Building Xiaomi’s Vertical Domain QA Agent: From RAG to Real‑World Deployment
This article explains how Xiaomi designed and deployed a vertical‑domain question‑answering assistant for product and car queries, covering business background, a four‑module RAG‑plus‑LLM architecture, knowledge‑base construction, custom chunking strategies, dynamic signal handling, and the challenges overcome to achieve reliable real‑time voice interactions.
Introduction
Voice interaction is a key user interface for many Xiaomi products. Users ask the XiaoAi voice assistant for various needs, which can be divided into general Q&A and vertical‑domain Q&A. General Q&A covers content queries such as music or encyclopedia, while vertical Q&A requires private domain knowledge that cannot be answered directly by large‑model world knowledge.
Business Background
Xiaomi’s vertical‑domain Q&A includes two major scenarios: the Product Assistant and the Car Q&A Assistant.
Product Assistant handles queries about Xiaomi’s extensive product catalog, including product specifications, after‑sale service policies, and real‑time device status (e.g., battery level, system settings).
Car Q&A Assistant addresses car‑related queries such as locating settings in the infotainment system, retrieving real‑time vehicle signals, and consulting the car manual for operation instructions.
Technical Solution
The solution follows a concise four‑module architecture to meet strict latency requirements for real‑time voice interaction.
AgentParser : Uses a lightweight large model (1‑4B parameters) for semantic understanding and simple intent filtering, outputting a function code.
AgentSkill : Executes operations based on the function code, including RAG retrieval, API calls, and on‑device signal queries, and assembles the results into a prompt for the large model.

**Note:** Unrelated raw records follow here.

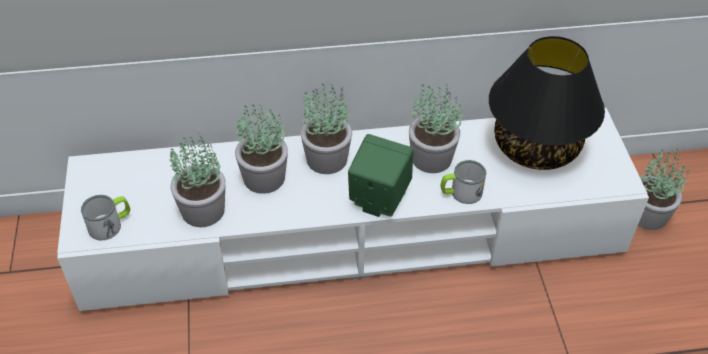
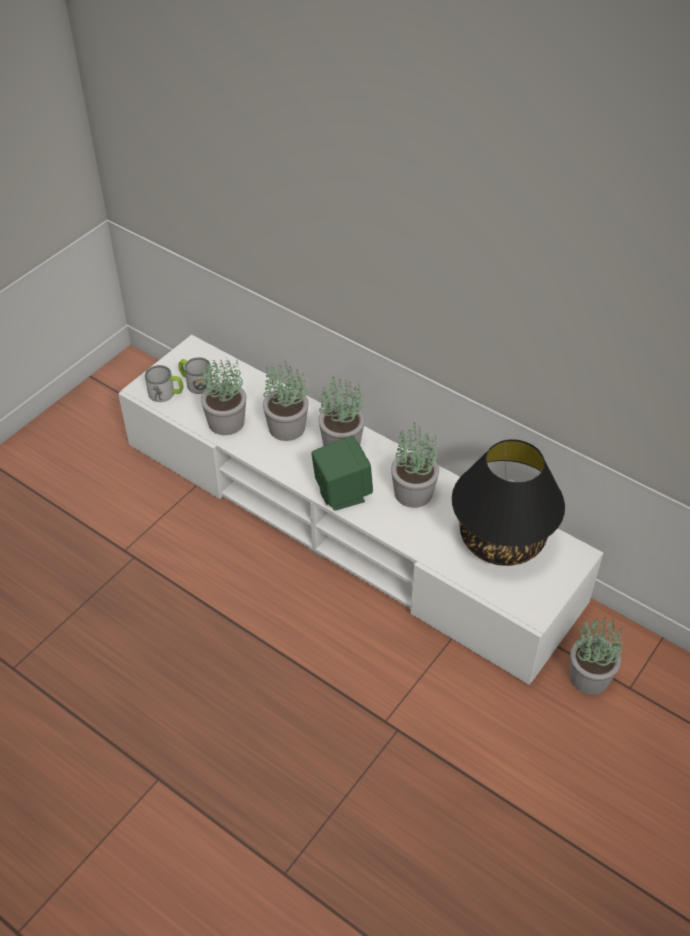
camera: 45 degrees right, 0 degrees up
mug [440,160,486,204] -> mug moved to [179,357,213,394]

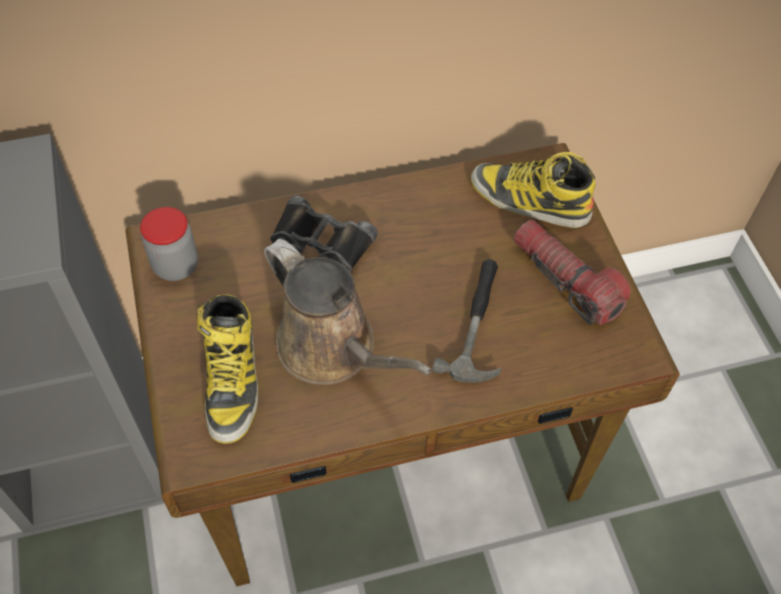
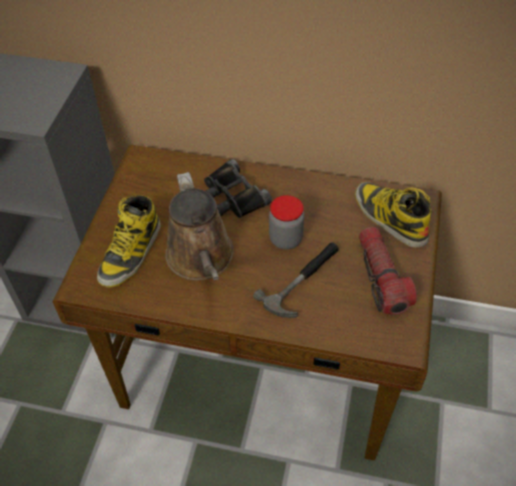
camera: 30 degrees right, 5 degrees down
jar [140,207,198,281] -> jar moved to [269,195,304,249]

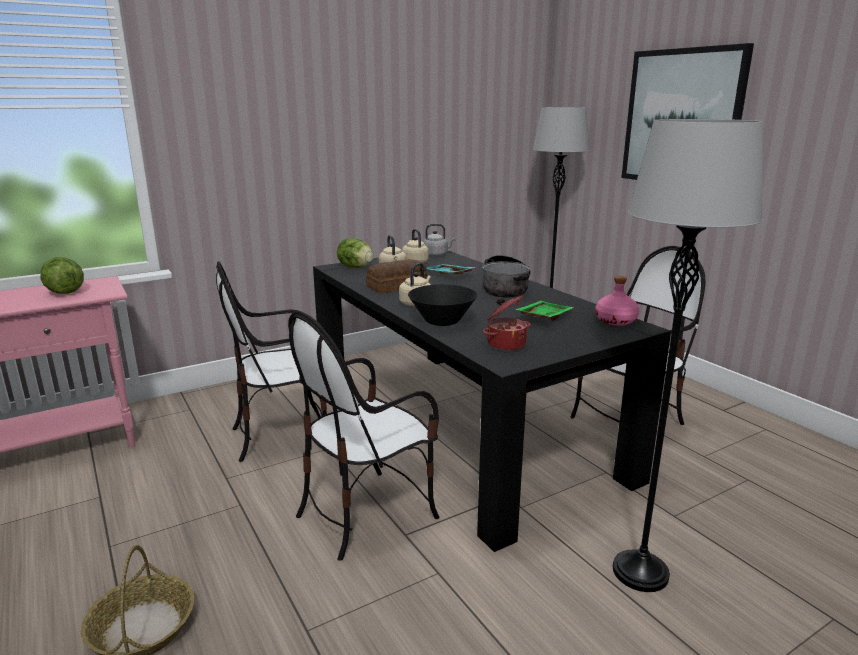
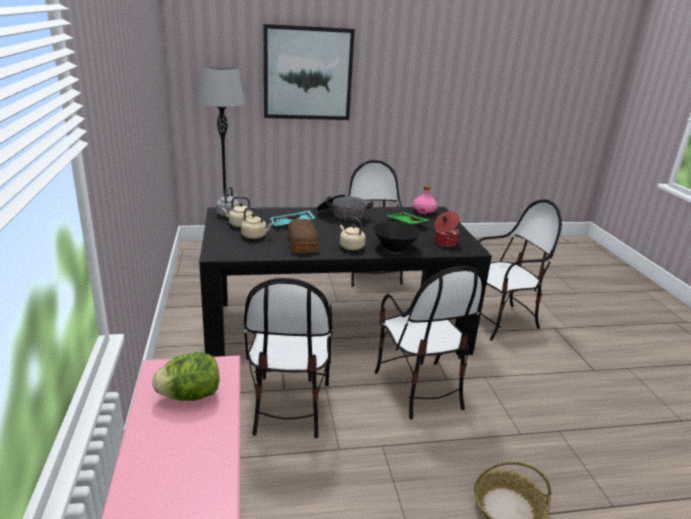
camera: 70 degrees left, 5 degrees up
lettuce [337,238,374,268] -> none
grey floor lamp [613,119,763,592] -> chair [478,199,562,341]

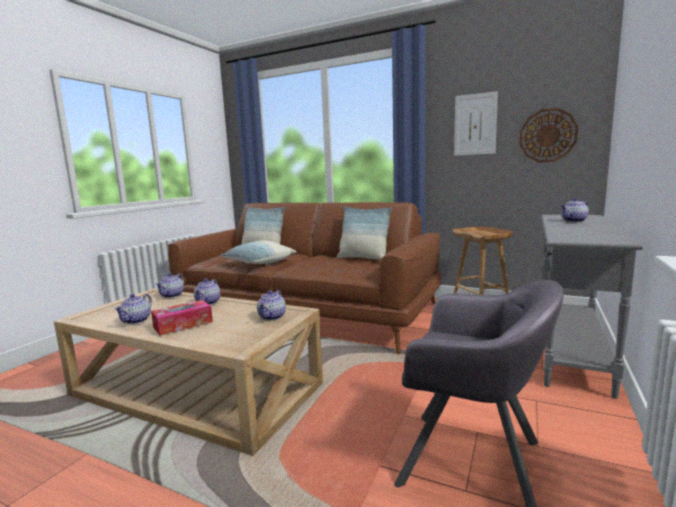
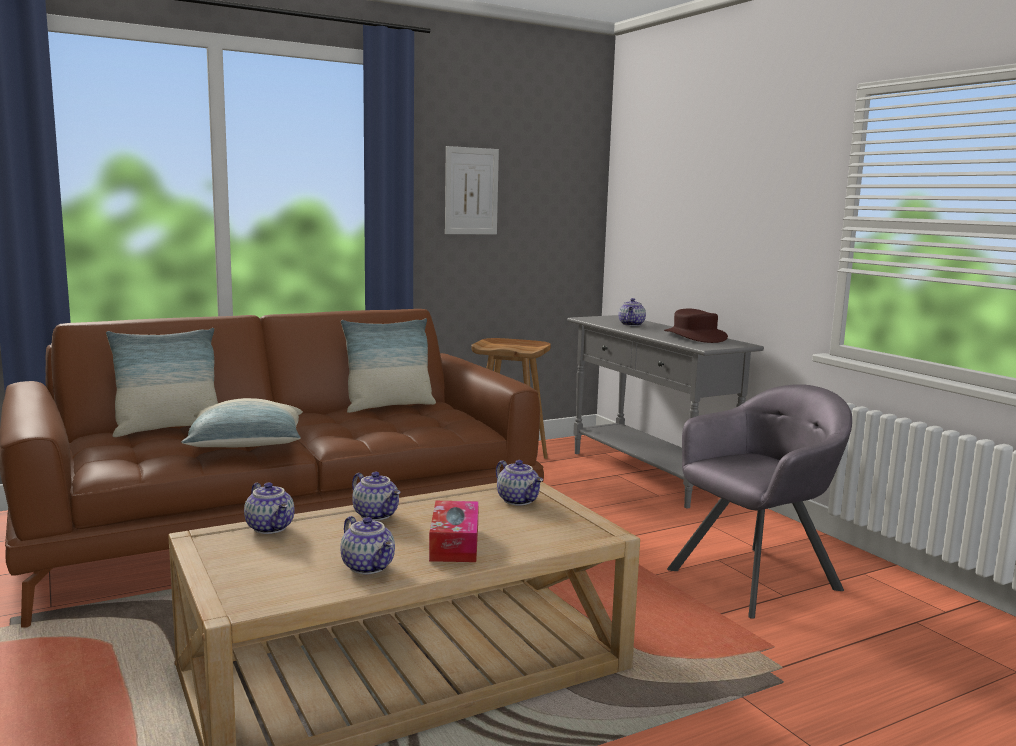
camera: 55 degrees left, 0 degrees up
wall clock [519,108,578,163] -> none
none -> brown hat [664,309,728,343]

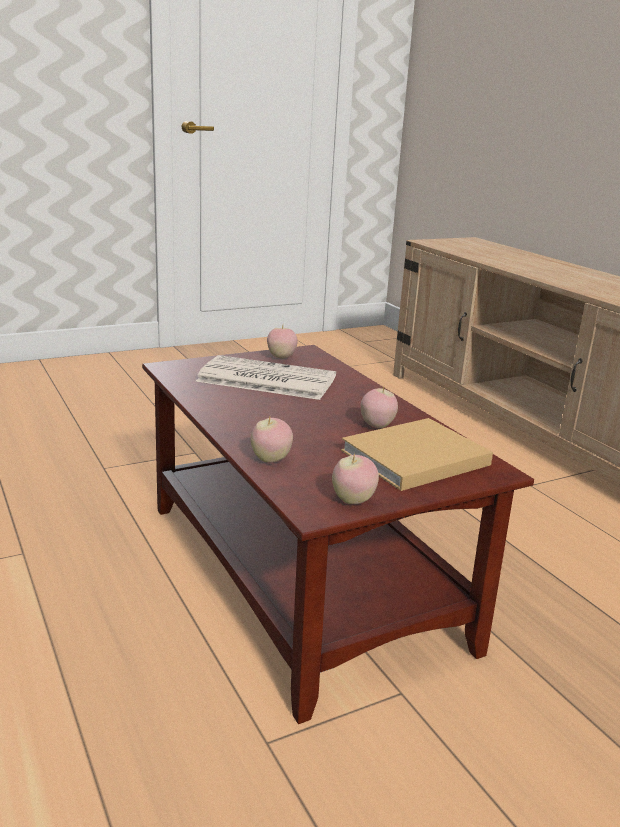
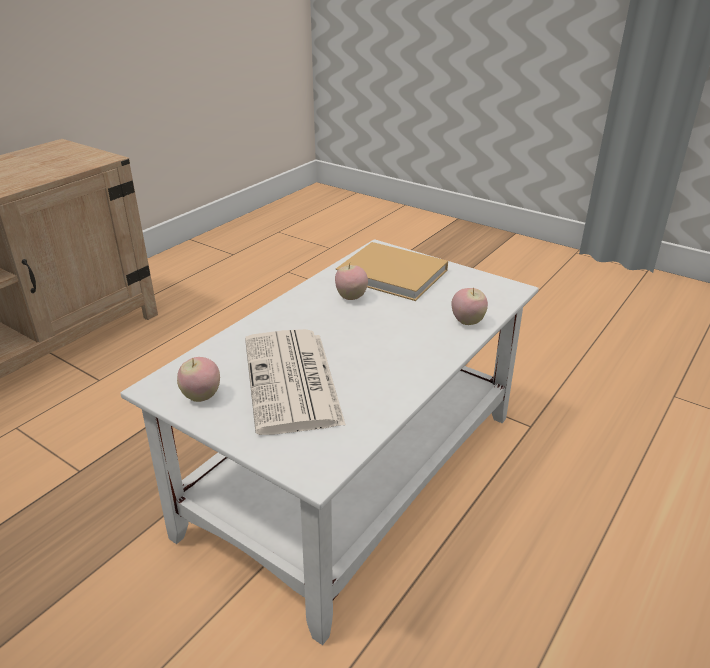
camera: 115 degrees left, 10 degrees up
brown coffee table [142,345,534,724] -> white coffee table [120,239,539,645]
apple [332,453,379,504] -> none

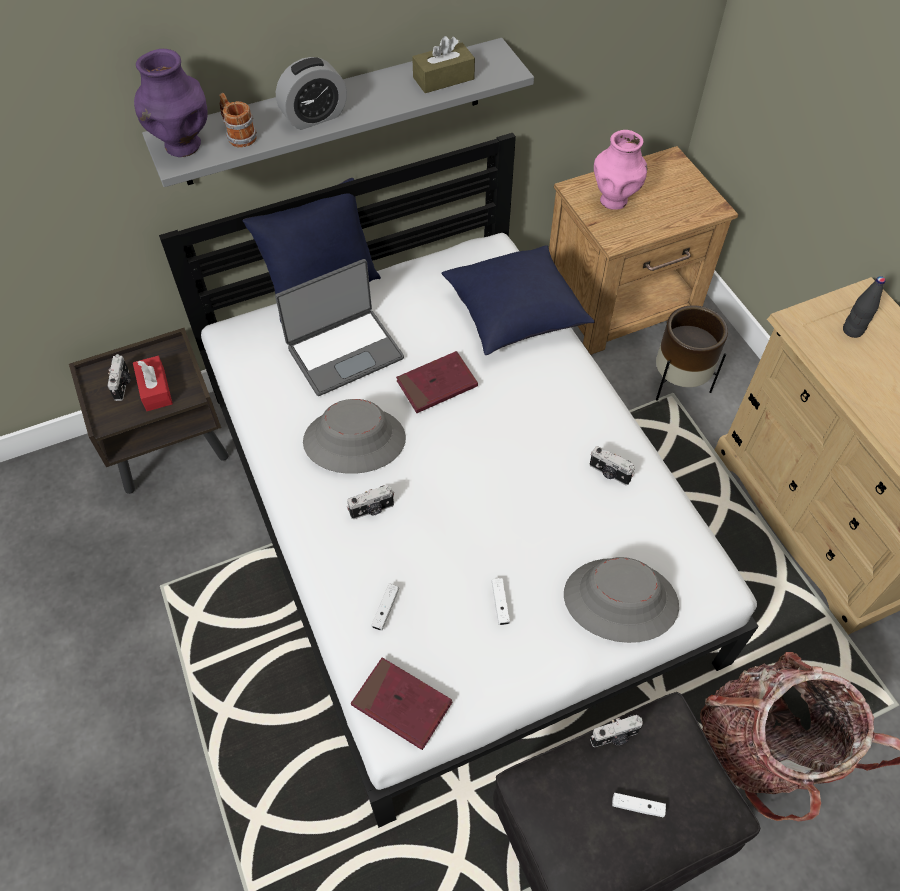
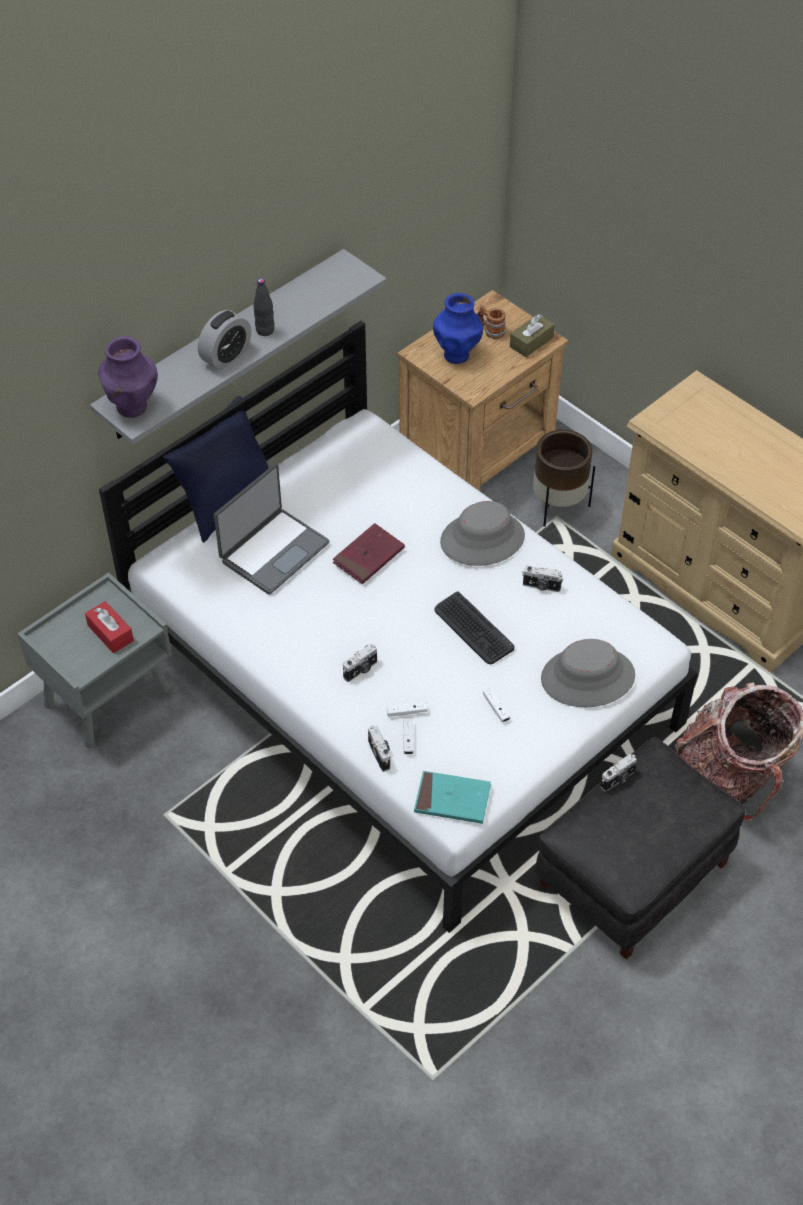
camera: 20 degrees left, 5 degrees down
brown nightstand [69,328,228,494] -> grey nightstand [18,572,172,748]
camera [107,354,131,401] -> camera moved to [368,725,391,772]
mug [219,93,257,148] -> mug moved to [477,305,506,339]
grey hat [303,399,406,474] -> grey hat moved to [440,501,525,566]
red book [351,657,452,750] -> turquoise book [414,771,491,824]
brown tissue box [412,36,475,93] -> brown tissue box moved to [510,314,555,357]
blue pillow [441,245,595,355] -> none
pink vase [594,130,647,210] -> blue vase [433,293,483,364]
white game controller [612,793,666,818] -> white game controller moved to [387,702,428,717]
black bottle [843,276,886,338] -> black bottle moved to [254,278,274,336]
none -> keyboard [435,591,514,664]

LLM Generation & Post‑Processing : Calls the large model to generate the final answer and performs post‑processing such as Markdown link handling and image‑text mixing.
Knowledge Base : Builds a generic RAG platform for internal Xiaomi data (product encyclopedia, customer service QA, manuals, etc.) and supports privacy‑compliant storage and retrieval.
Before invoking the large model, the system decides whether a query truly needs model inference; simple frequent queries are answered directly with function code to reduce latency.
Implementation Details
Knowledge base construction relies on multi‑source data (product pages, manuals, QA logs). Data is first crawled, then merged and updated in real time to keep price and stock information fresh. Structured data is stored as JSON schemas, while unstructured text is chunked using custom strategies (e.g., "goods + attr + value"). For the car domain, static knowledge (manuals) and dynamic signals (sensor status) are handled separately; dynamic signals are normalized into textual descriptions before vectorization.
Chunking strategies are tailored to each vertical: title‑based chunking for manuals, field‑concatenation for product specs, and length‑controlled semantic splitting for large documents. Vector embeddings are generated for each chunk, and a three‑stage retrieval pipeline (coarse recall → re‑ranking → LLM scoring) is employed. Early experiments used a bge‑reranker model, later replaced by direct LLM re‑ranking to keep the candidate set under 100 items.
Model training includes supervised fine‑tuning (SFT) on carefully curated data covering 7 core capabilities (knowledge summarization, specific information extraction, complex reasoning, multi‑turn interaction, coreference resolution, fallback responses, etc.). A lightweight 7B model is distilled from larger models and further refined with SFT and optional DPO for style alignment.
Challenges
Key challenges include:
Efficiently vectorizing massive, heterogeneous knowledge sources while preserving hierarchical relationships.
Ensuring real‑time freshness of dynamic signals and product data.
Designing custom chunking and indexing strategies that boost retrieval effectiveness from 80% to over 90% in domain‑specific tests.
Balancing latency and accuracy by pre‑recognizing intents and limiting LLM prompt length.
Summary
The main takeaways are:
Build a multi‑source knowledge base with tailored chunking and vectorization.
Optimize retrieval models using early‑stage rerankers and later LLM‑based ranking.
Introduce multi‑turn query rewriting to improve recall for complex queries.
Align responses with brand guidelines using SFT + DPO pipelines.
Q&A
Q1: How does a custom chunking strategy integrate with a generic RAG platform? The platform provides an extensible interface; developers package their chunking logic according to the agreed protocol, allowing seamless deployment of domain‑specific strategies.
A1: By adhering to the interface, custom chunkers can be plugged in without modifying the core RAG service.
Q2: How to evaluate the quality of query rewriting? Use both quantitative metrics (e.g., ROUGE‑L) and business‑oriented metrics such as recall and accuracy improvements in downstream retrieval tasks.
A2: Quantitative scores measure textual similarity, while business metrics directly reflect the impact on retrieval performance.